In the clinic waiting room, under the vexing tinkle of the adult-contemporary station, the biographer does a pump of hand sanitizer. The news murmurs on a wall-mounted flat-screen and a few faces watch it and nobody talks.
“What are you in for today?”
She looks up: a blond-pigtailed woman is smiling from the chair opposite. “A pregnancy test.”
“Wow! So this could be it!”
“Unlikely,” says the biographer. But, yes, in fact, it could be. If this cycle works, the eleventh-hour victory will be a story to tell the baby. You showed up just in time. She notes that the woman wears a simple band, no rocky engagement ring. “What about you?”
“Day nine check,” says the woman. “This is my second cycle. My hubby says we should adopt, but I—I don’t know. It’s—” Eyes fill, shimmer.
The word “hubby” cancels out the lack of a diamond.
“At least you can adopt,” says the biographer, louder than she meant to.

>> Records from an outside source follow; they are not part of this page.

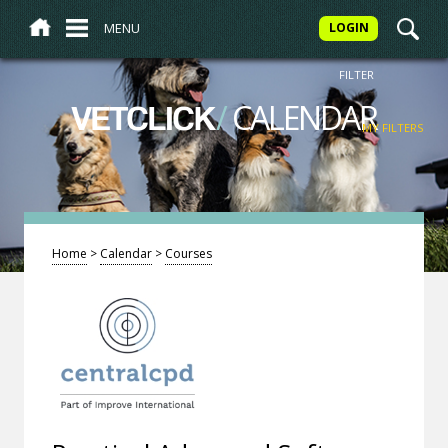
MENU
LOGIN
FILTER
/
CALENDAR
VETCLICK
MY FILTERS
Home
>
Calendar
>
Courses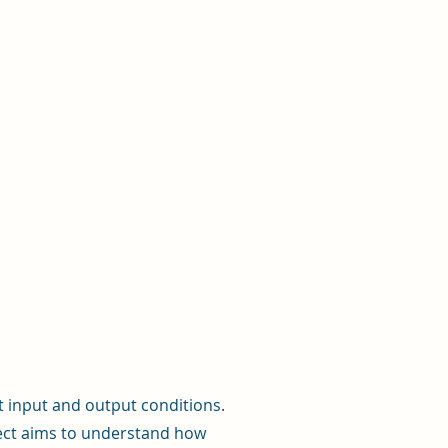
 input and output conditions.
ject aims to understand how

The woman nods, unperturbed. Maybe she’s never heard of Every Child Needs Two; or forgot about it promptly after hearing it, because the law did not apply to her.
Compare and despair.
The biographer unbuttons her sleeve, hoists it, makes a fist. Nurse Crabby swabs the bruised skin. Archie was proud of his track marks and would neglect on purpose to wear long sleeves.